*Task item*
Your task is to copy each line of the material that includes "down".

*Working data*
======

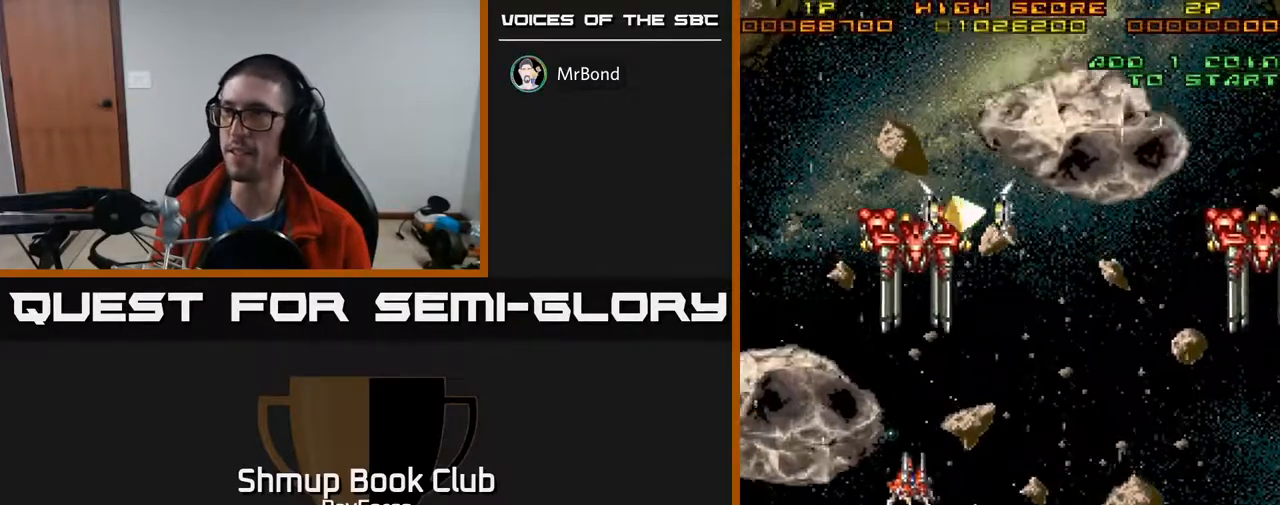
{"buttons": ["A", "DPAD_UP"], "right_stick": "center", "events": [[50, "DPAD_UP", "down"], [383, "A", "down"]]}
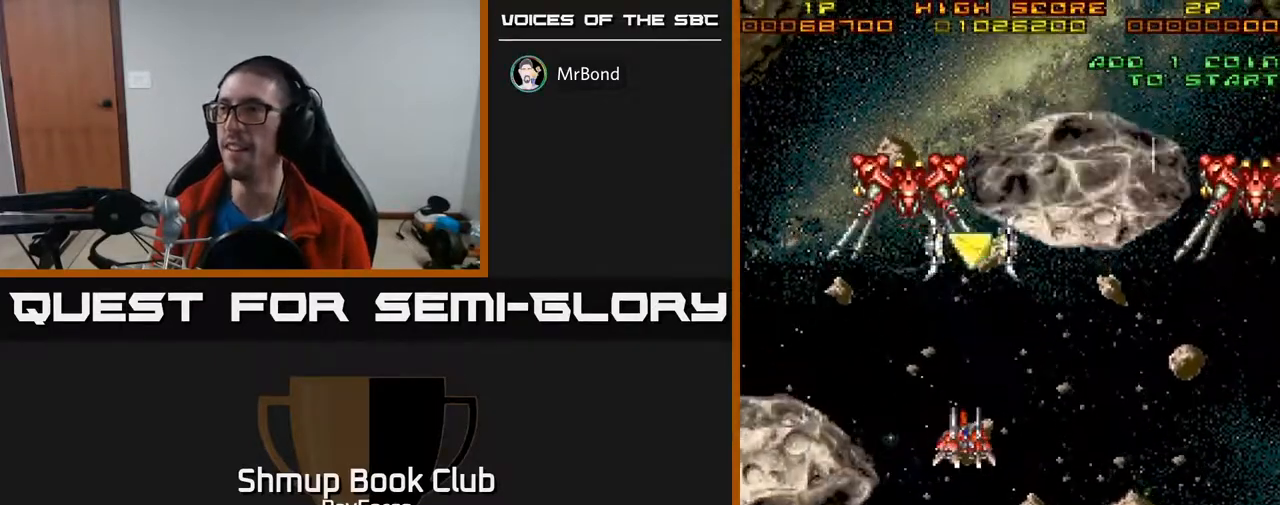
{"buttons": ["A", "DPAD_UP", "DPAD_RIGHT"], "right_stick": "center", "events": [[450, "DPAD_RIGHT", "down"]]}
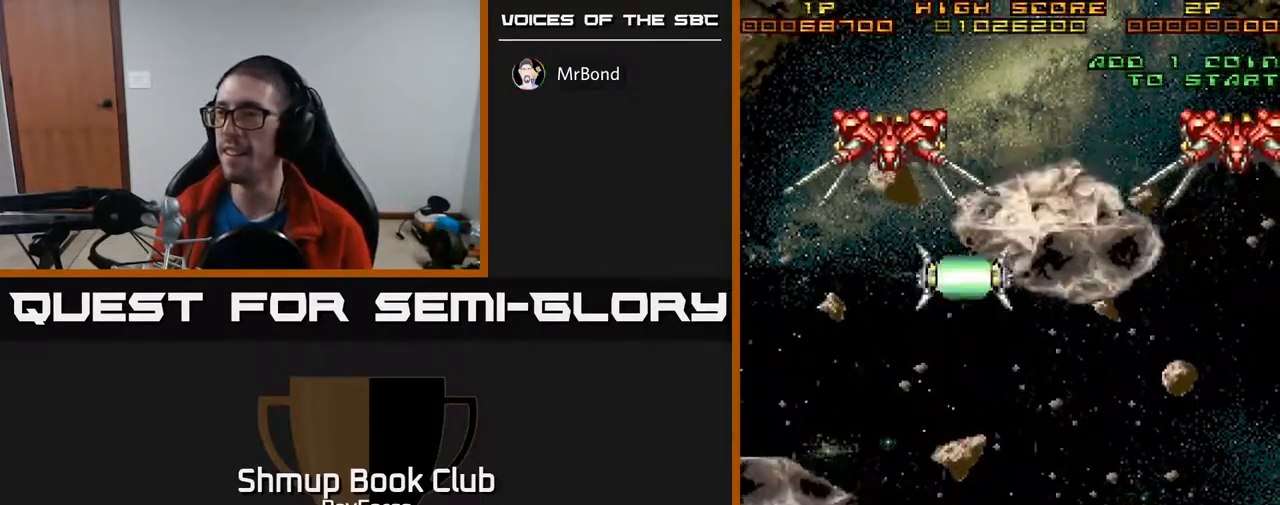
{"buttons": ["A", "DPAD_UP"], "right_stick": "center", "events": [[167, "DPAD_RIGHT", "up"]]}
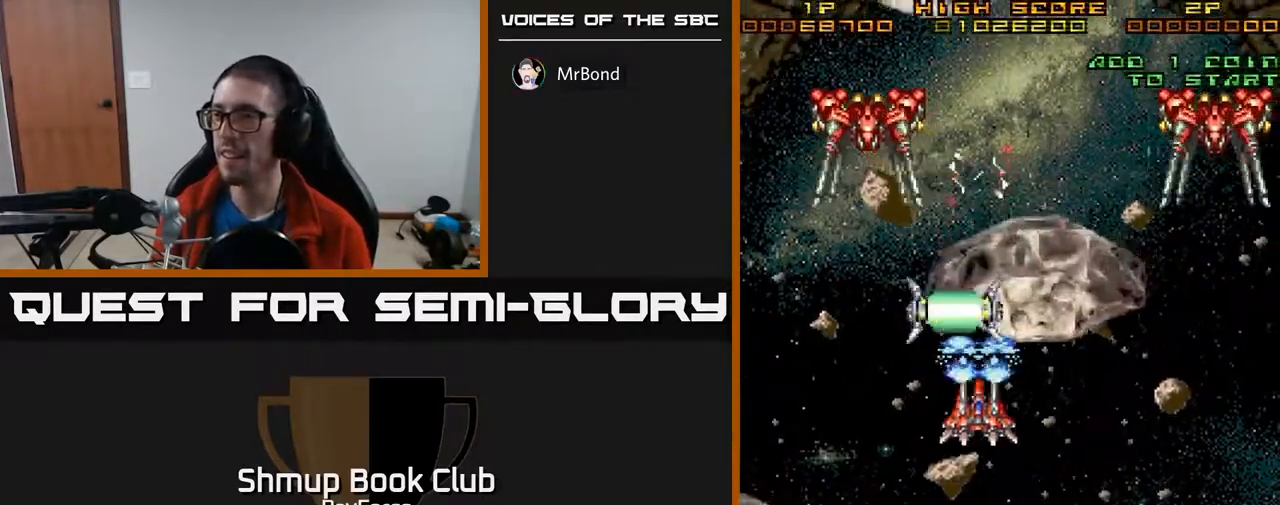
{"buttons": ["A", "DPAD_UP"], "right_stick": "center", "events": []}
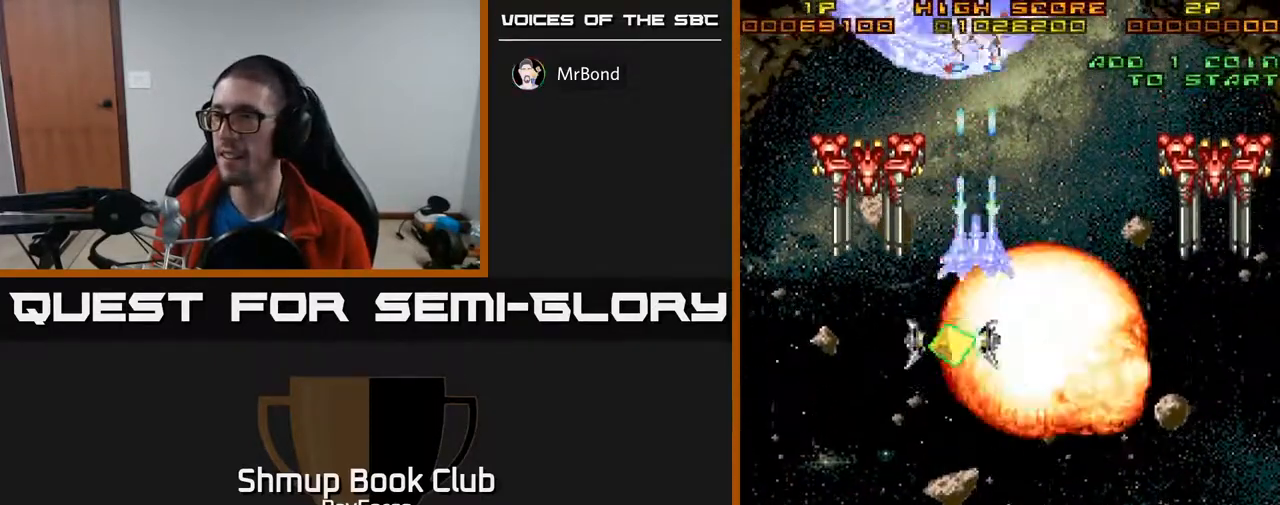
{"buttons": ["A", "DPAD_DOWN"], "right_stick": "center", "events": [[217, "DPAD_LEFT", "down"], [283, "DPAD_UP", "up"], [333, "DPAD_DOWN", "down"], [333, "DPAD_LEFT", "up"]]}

======

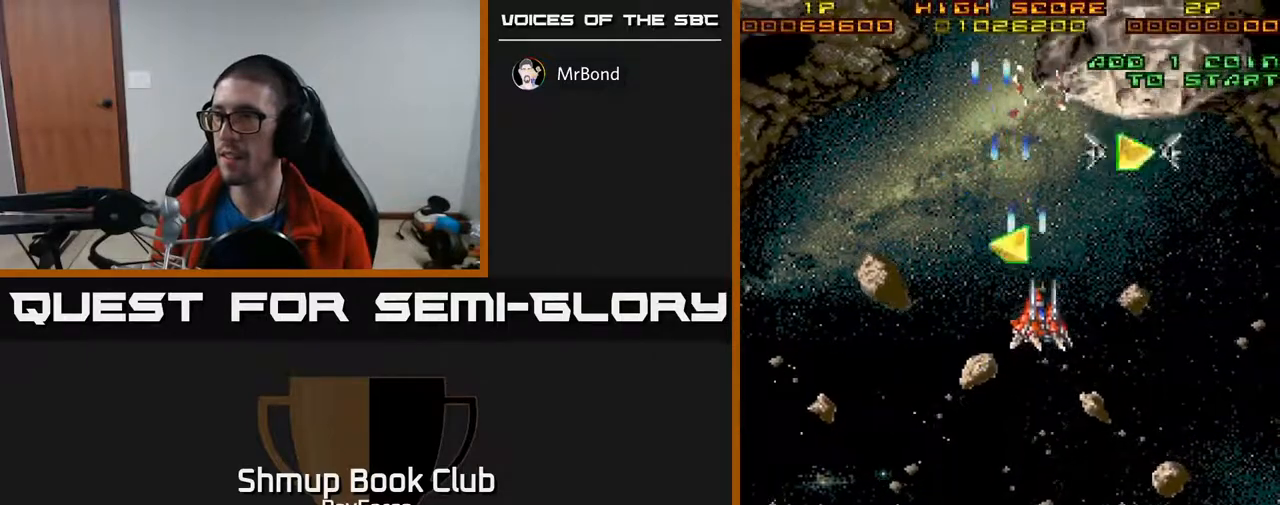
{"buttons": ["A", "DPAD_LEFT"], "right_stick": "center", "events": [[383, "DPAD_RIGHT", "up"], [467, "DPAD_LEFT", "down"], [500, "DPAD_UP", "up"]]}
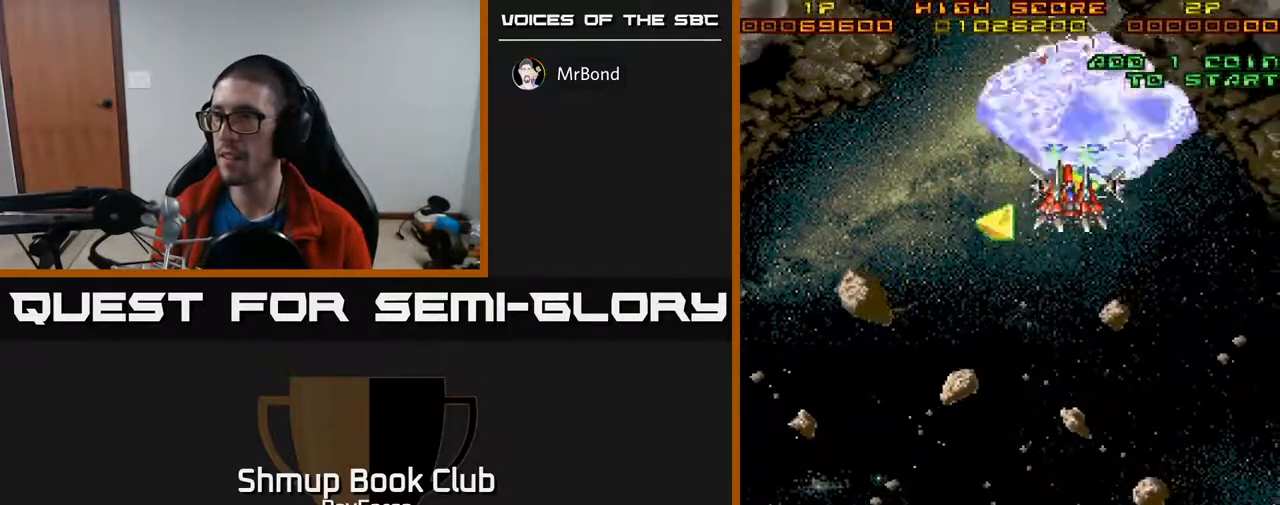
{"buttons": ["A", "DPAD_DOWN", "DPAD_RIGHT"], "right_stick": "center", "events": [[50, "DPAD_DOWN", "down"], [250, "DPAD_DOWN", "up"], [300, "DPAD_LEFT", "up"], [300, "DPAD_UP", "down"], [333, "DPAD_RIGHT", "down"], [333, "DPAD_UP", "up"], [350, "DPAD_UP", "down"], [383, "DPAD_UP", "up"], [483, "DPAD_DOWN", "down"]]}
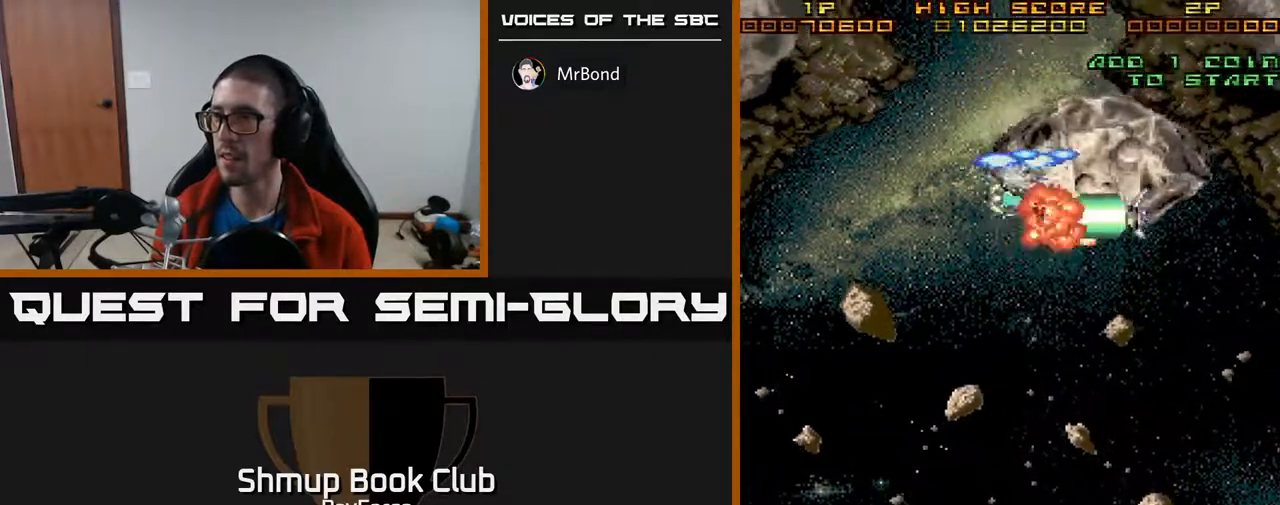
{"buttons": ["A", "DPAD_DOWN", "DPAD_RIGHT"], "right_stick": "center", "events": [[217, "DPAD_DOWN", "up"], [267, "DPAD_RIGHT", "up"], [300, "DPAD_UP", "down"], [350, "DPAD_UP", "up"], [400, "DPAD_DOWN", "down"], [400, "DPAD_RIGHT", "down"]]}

======

*Your solution*
{"buttons": ["A", "DPAD_UP"], "right_stick": "center", "events": [[50, "DPAD_UP", "down"], [383, "A", "down"]]}
{"buttons": ["A", "DPAD_UP", "DPAD_RIGHT"], "right_stick": "center", "events": [[450, "DPAD_RIGHT", "down"]]}
{"buttons": ["A", "DPAD_DOWN"], "right_stick": "center", "events": [[217, "DPAD_LEFT", "down"], [283, "DPAD_UP", "up"], [333, "DPAD_DOWN", "down"], [333, "DPAD_LEFT", "up"]]}
{"buttons": ["A", "DPAD_LEFT"], "right_stick": "center", "events": [[383, "DPAD_RIGHT", "up"], [467, "DPAD_LEFT", "down"], [500, "DPAD_UP", "up"]]}
{"buttons": ["A", "DPAD_DOWN", "DPAD_RIGHT"], "right_stick": "center", "events": [[50, "DPAD_DOWN", "down"], [250, "DPAD_DOWN", "up"], [300, "DPAD_LEFT", "up"], [300, "DPAD_UP", "down"], [333, "DPAD_RIGHT", "down"], [333, "DPAD_UP", "up"], [350, "DPAD_UP", "down"], [383, "DPAD_UP", "up"], [483, "DPAD_DOWN", "down"]]}
{"buttons": ["A", "DPAD_DOWN", "DPAD_RIGHT"], "right_stick": "center", "events": [[217, "DPAD_DOWN", "up"], [267, "DPAD_RIGHT", "up"], [300, "DPAD_UP", "down"], [350, "DPAD_UP", "up"], [400, "DPAD_DOWN", "down"], [400, "DPAD_RIGHT", "down"]]}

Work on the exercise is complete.